For the 16th month in a row, China bought gold into reserves in February even as bullion prices hovered near record highs.
The People’s Bank of China (PBOC) added another 30,000 troy ounces last month, lifting official reserves to approximately 2,309 metric tonnes (74.22 million ounces), valued at $388 billion.
This represents roughly 9-10% of China’s total foreign reserves.
At this pace, China is closing in on the top global holders (still behind US ~8,133t, Germany ~3,352t, but climbing fast).
Since November 2024, the PBOC has increased its gold holdings by a total of 1.4 million ounces.
Central banks are not alone, as CoinTelegraph’s Martin Young reports, retail gold purchases have tripled over the last six months, while Wall Street selling has accelerated over the past four months, according to data from the Bank for International Settlements (BIS).
“Retail-driven exuberance,” increasingly channeled through exchange-traded funds (ETFs), “set the stage for outsize moves,” continuing the precious metal rally from 2025, reported the BIS in a quarterly review released on Monday.

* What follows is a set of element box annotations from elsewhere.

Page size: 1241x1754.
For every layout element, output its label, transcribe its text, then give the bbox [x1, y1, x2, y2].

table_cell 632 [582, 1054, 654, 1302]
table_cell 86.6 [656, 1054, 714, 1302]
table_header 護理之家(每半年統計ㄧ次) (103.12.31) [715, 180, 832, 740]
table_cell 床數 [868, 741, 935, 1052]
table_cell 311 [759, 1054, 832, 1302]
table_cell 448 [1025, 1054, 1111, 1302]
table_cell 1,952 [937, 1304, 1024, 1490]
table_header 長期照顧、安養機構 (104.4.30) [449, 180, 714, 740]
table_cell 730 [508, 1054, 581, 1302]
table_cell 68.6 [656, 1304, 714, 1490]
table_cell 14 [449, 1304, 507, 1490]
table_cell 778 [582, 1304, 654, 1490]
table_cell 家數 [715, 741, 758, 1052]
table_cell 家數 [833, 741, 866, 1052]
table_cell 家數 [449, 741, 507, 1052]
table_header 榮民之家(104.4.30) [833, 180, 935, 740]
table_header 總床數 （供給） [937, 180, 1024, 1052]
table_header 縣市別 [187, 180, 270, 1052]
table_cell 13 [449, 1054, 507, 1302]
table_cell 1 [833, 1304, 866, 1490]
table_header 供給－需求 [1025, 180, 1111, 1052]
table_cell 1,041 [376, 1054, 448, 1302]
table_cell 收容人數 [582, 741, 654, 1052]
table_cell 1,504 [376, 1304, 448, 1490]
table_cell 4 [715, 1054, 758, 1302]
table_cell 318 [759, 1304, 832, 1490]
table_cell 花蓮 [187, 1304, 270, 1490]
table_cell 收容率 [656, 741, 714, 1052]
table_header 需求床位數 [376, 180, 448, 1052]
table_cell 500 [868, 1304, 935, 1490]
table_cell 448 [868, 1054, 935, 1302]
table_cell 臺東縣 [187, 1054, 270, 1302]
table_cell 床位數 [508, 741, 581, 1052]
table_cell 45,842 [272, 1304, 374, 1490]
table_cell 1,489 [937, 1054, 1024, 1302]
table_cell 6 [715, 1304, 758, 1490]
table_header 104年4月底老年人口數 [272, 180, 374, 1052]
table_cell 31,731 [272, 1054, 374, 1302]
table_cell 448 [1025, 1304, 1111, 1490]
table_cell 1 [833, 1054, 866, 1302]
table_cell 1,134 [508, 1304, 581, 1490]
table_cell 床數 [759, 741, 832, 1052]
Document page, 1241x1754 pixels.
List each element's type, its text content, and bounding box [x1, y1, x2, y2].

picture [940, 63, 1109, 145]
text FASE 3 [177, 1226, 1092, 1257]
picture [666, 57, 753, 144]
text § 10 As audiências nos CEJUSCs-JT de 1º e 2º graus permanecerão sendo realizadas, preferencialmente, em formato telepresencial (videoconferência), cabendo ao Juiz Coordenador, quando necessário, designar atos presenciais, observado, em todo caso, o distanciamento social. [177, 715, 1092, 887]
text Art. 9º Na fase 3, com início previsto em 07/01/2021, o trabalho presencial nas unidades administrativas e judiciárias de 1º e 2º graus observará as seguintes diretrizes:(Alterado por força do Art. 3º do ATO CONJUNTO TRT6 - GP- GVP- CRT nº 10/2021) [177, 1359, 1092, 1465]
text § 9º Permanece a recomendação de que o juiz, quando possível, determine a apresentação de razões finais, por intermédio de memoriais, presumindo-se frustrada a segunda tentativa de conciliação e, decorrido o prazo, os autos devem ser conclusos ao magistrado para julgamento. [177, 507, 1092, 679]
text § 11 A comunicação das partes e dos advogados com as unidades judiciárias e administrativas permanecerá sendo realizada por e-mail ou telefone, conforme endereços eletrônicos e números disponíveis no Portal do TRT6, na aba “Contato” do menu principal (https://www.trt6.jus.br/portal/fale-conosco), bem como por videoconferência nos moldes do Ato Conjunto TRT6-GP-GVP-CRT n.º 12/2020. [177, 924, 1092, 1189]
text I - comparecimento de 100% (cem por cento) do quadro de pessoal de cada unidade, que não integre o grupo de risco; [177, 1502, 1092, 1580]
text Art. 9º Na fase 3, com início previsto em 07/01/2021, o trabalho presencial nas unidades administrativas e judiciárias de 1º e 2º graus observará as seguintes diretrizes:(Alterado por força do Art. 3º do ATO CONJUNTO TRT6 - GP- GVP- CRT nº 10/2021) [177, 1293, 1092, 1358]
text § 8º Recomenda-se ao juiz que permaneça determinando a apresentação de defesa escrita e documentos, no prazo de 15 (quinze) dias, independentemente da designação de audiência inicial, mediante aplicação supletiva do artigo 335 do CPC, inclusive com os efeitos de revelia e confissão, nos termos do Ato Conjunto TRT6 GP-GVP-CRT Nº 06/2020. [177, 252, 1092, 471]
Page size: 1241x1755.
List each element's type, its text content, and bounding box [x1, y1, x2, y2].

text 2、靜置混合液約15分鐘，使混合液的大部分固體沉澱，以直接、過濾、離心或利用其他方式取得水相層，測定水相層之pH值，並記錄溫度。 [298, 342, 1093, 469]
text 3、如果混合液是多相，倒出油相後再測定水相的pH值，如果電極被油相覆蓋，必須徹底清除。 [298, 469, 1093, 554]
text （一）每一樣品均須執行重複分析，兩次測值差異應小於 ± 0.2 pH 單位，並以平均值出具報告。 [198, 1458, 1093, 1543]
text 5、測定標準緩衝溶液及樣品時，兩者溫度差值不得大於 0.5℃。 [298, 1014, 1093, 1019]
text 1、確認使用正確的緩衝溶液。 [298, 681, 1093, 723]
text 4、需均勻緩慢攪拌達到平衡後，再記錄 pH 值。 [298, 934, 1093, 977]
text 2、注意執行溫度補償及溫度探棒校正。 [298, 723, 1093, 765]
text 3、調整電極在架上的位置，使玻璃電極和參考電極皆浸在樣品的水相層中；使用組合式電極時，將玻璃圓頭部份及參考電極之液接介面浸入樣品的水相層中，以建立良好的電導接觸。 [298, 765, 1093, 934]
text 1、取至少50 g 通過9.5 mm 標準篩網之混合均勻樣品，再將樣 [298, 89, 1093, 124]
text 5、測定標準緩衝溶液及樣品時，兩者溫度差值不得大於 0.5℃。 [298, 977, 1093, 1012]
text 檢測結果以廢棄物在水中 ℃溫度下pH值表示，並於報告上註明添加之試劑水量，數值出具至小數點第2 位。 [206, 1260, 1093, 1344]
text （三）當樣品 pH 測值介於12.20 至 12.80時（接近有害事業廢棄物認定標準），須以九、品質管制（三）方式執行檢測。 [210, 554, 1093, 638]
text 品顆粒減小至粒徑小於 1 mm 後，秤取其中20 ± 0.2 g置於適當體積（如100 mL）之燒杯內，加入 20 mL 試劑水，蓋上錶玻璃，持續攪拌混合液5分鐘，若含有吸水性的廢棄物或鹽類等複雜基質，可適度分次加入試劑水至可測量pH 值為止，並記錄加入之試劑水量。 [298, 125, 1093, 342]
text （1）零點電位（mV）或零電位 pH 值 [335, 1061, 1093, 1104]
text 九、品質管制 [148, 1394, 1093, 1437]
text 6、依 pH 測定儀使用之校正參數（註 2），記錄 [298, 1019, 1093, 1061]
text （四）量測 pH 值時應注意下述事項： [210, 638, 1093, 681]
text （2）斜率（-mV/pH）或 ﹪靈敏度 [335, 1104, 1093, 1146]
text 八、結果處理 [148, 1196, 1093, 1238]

Since Q2 2025, retail investors have bought around $70 billion in gold ETFs, and these purchases have more than tripled over the last six months, observed the Kobeissi Letter, citing BIS data on Thursday.
“Retail investors are all-in on precious metals,” it noted.
Gold has surged 60% over the past year, and some crypto proponents have speculated it has come at the expense of Bitcoin, which some argue competes with gold as a store-of-value asset.
BIS data shows cumulative retail inflows effectively tripled from around $20 billion to roughly $60 billion over the six months from late Q3 2025 to the end of Q1 2026.
However, institutional selling started around mid-November and accelerated after the precious metals market began to correct in January, according to the data.
Bitcoin is not the only asset susceptible to high volatility from overleveraged positions.
Prices of precious metals such as gold and silver reversed abruptly in late January and February 2026, while the “daily rebalancing of leveraged ETFs and margin‑triggered liquidations amplified the swings,” particularly in silver, BIS reported.
Smaller speculative derivatives traders, or “non-reportables,” had built up heavily leveraged long positions in silver heading into the crash, it added.
Gold prices are in ‘correction’ currently, down over 16% from its record highs in January.
The abrupt price drop and the spike in precious metal volatility “point to the role of retail flows, and amplification of price moves due to forced sales by leveraged ETFs, trend-following investors such as commodity trading advisers, and margin dynamics,” BIS stated.